The answer reveals a fundamental misunderstanding. Freedom of the press was not enshrined to protect the press. It was ordained to protect the people.

Jefferson knew communication was going to happen. He saw two options. (1) Have government stick its nose into what people can say and hear, to have a trump (sorry) card? Or (2) leave it to the people to can take it all in and sort it all out, deciding what to believe, where to place their trust?

Neither option is perfect, or even close to perfect.

Jefferson, however, was distinctly hopeful on this point:

“The public judgment will correct false reasonings and opinions on a full hearing of all parties,” Jefferson said when being inaugurated as president for a second term, “and no other definite line can be drawn between the inestimable liberty of the press and its demoralizing licentiousness. If there be still improprieties which this rule would not restrain, its supplement must be sought in the censorship of public opinion.”

Other nations, before and since, have found America’s approach foolish. Both benign dictatorships and tyrannies of fear have believed the notion that government should not manage what people see, hear and read has been (and is) seen as dangerous (especially to government).

Are some sectors of the media out to get Trump? No doubt. His shallow inconsistency, abusive speech and lack of interest in objective truth are maddening. Are some media practitioners out to prop him up, to explain away his quirks? Yes, that, too.

Is there dishonesty among media folks? Yes. There is no career field free of hacks and zealots and assorted weirdos.

Two more things:

First, the role of the media as a foil for politicians can’t be discounted. From Jefferson’s day until today people in or seeking power bash journalists to elevate themselves. Witness how often Gov. Phil Bryant and Lt. Gov. Tate Reeves claim they, like Trump, are victims of distortion and unfairness. They usually throw in “liberal,” too.

Second, and far more significant is this: Trusting the people to separate worthwhile information from worthless information works, or at least it has worked to date.

All of traditional journalism and especially community journalism is under threat for multiple reasons, mostly competition for an audience due to this thing called the internet. It is assumed, perhaps correctly, that the thud in the driveway will sooner or later completely be replaced.
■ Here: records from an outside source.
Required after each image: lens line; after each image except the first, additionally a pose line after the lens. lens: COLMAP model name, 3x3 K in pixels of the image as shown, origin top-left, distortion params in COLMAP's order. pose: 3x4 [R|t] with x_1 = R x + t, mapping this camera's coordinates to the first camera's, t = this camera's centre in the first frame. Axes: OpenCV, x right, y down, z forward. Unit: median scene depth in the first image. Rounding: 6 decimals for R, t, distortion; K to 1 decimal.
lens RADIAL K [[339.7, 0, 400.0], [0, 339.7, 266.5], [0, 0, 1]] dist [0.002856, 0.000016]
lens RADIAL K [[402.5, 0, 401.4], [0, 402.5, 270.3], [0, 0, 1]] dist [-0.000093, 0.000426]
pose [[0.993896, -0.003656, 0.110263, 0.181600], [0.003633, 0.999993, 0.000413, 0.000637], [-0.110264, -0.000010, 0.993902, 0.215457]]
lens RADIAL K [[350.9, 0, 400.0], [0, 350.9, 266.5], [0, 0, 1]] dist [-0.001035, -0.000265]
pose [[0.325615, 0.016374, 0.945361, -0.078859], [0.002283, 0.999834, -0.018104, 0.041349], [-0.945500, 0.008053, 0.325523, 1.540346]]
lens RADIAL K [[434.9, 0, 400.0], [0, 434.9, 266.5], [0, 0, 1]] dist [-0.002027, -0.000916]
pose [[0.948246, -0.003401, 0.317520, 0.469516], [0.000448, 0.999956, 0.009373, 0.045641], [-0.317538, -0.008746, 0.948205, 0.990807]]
That’s fine.

What must not be lost in the scurry for audience is the solid fact that quality and thorough local reporting makes communities better. Some of what the people are told will be wrong. Some (we hope most) will be right. Voters will sometimes get it right. Sometimes they won’t.
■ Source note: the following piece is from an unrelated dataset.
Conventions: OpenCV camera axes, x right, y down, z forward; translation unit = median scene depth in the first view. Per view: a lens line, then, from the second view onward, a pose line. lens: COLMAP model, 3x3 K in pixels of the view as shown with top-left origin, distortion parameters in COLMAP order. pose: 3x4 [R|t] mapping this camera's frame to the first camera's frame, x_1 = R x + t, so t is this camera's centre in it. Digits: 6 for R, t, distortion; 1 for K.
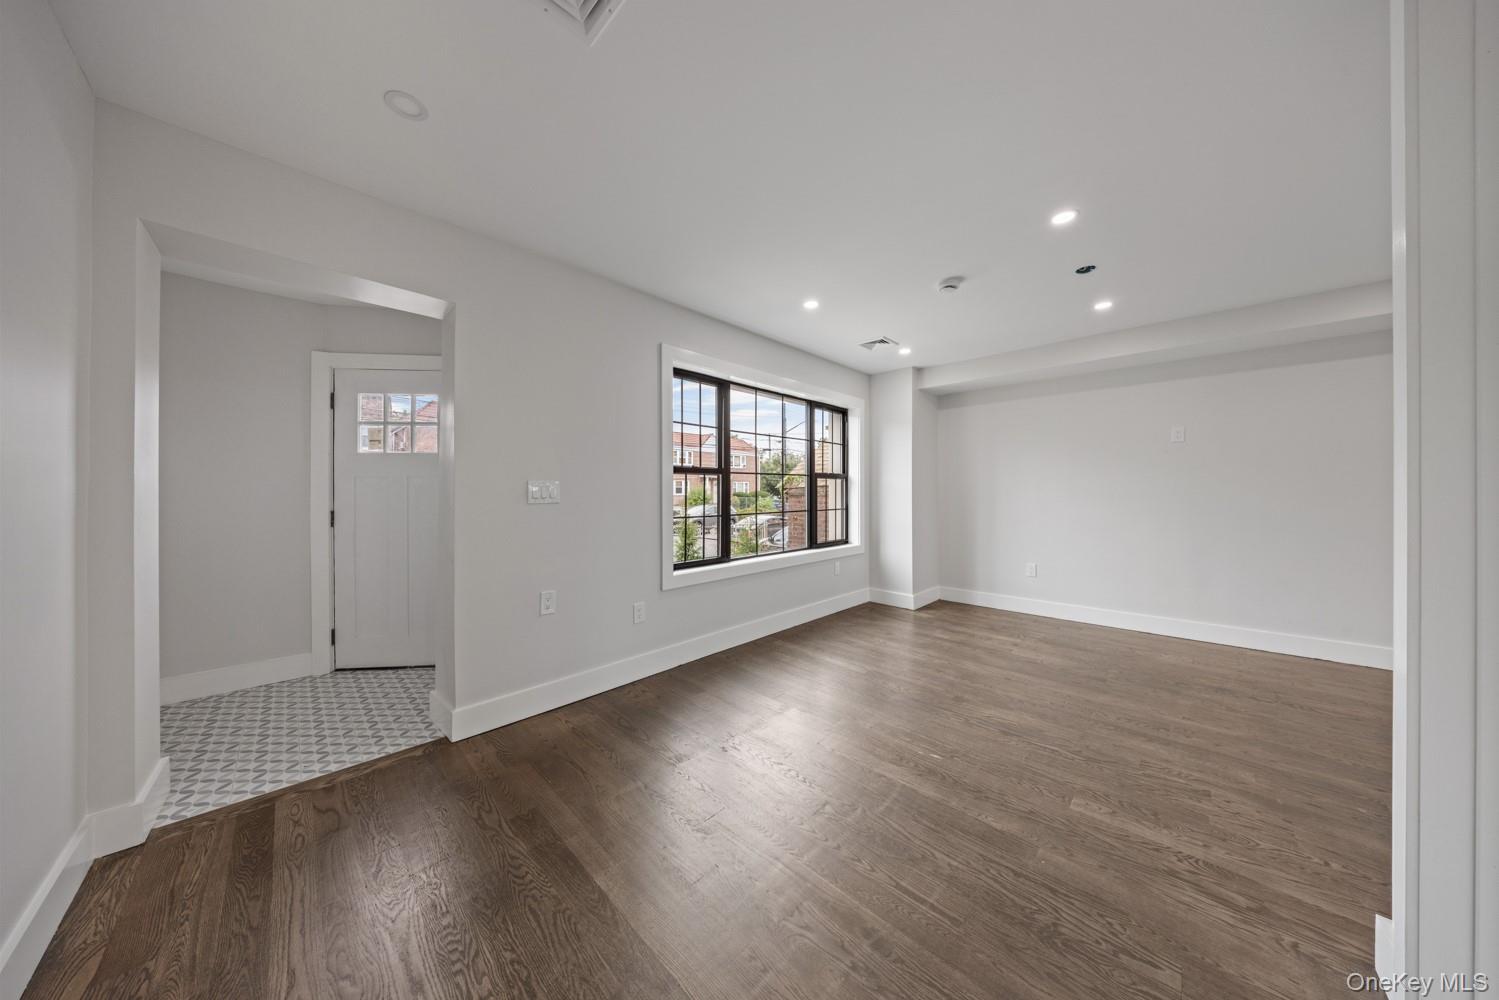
lens RADIAL K [[456.8, 0, 749.5], [0, 456.8, 500.0], [0, 0, 1]] dist [-0.000053, -0.000003]
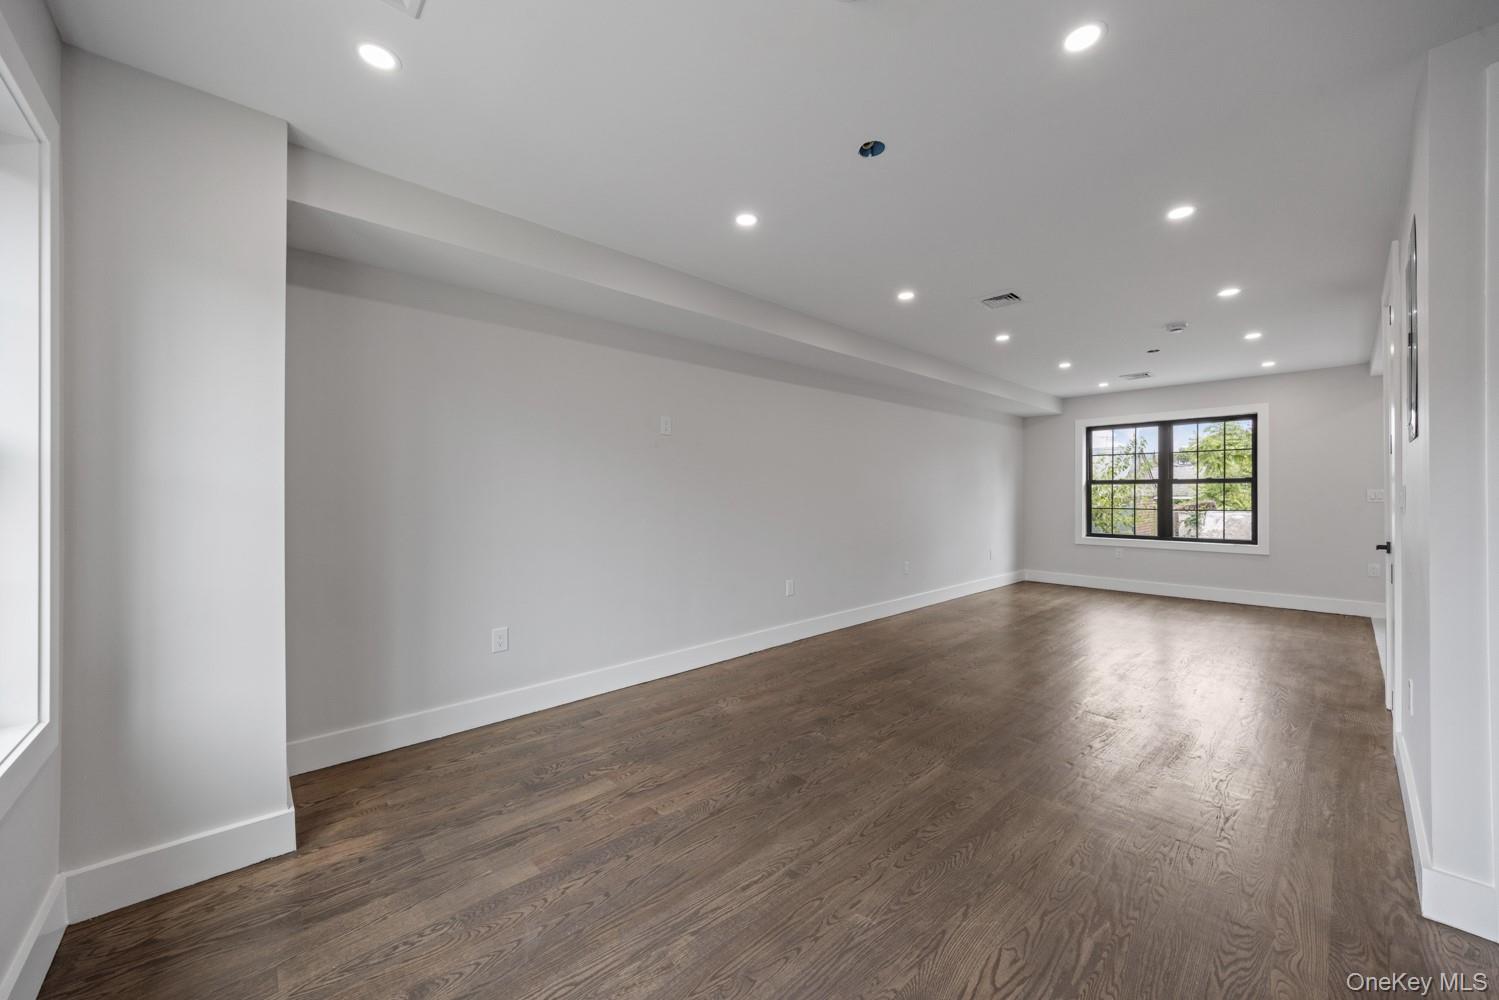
lens RADIAL K [[549.5, 0, 749.5], [0, 549.5, 500.0], [0, 0, 1]] dist [-0.002108, -0.000221]
pose [[0.058216, -0.011229, 0.998241, -0.030364], [0.014712, 0.999838, 0.010389, -0.023845], [-0.998196, 0.014081, 0.058372, 0.952422]]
With a few star-struck exceptions, most media practitioners didn’t enter the field to be popular or, importantly, to mislead. But long, long before Trump “journalist” always polled second-to-last as a respected profession. (“Politician” is consistently last.)

It’s not about the media, or respect for the media. It’s about whether to have faith that people will usually choose the better path.

Perhaps one freshly minted journalist put it best when she tweeted that she was off to a career of long hours and low pay. As a refrain, she added, “but at least people will hate me.”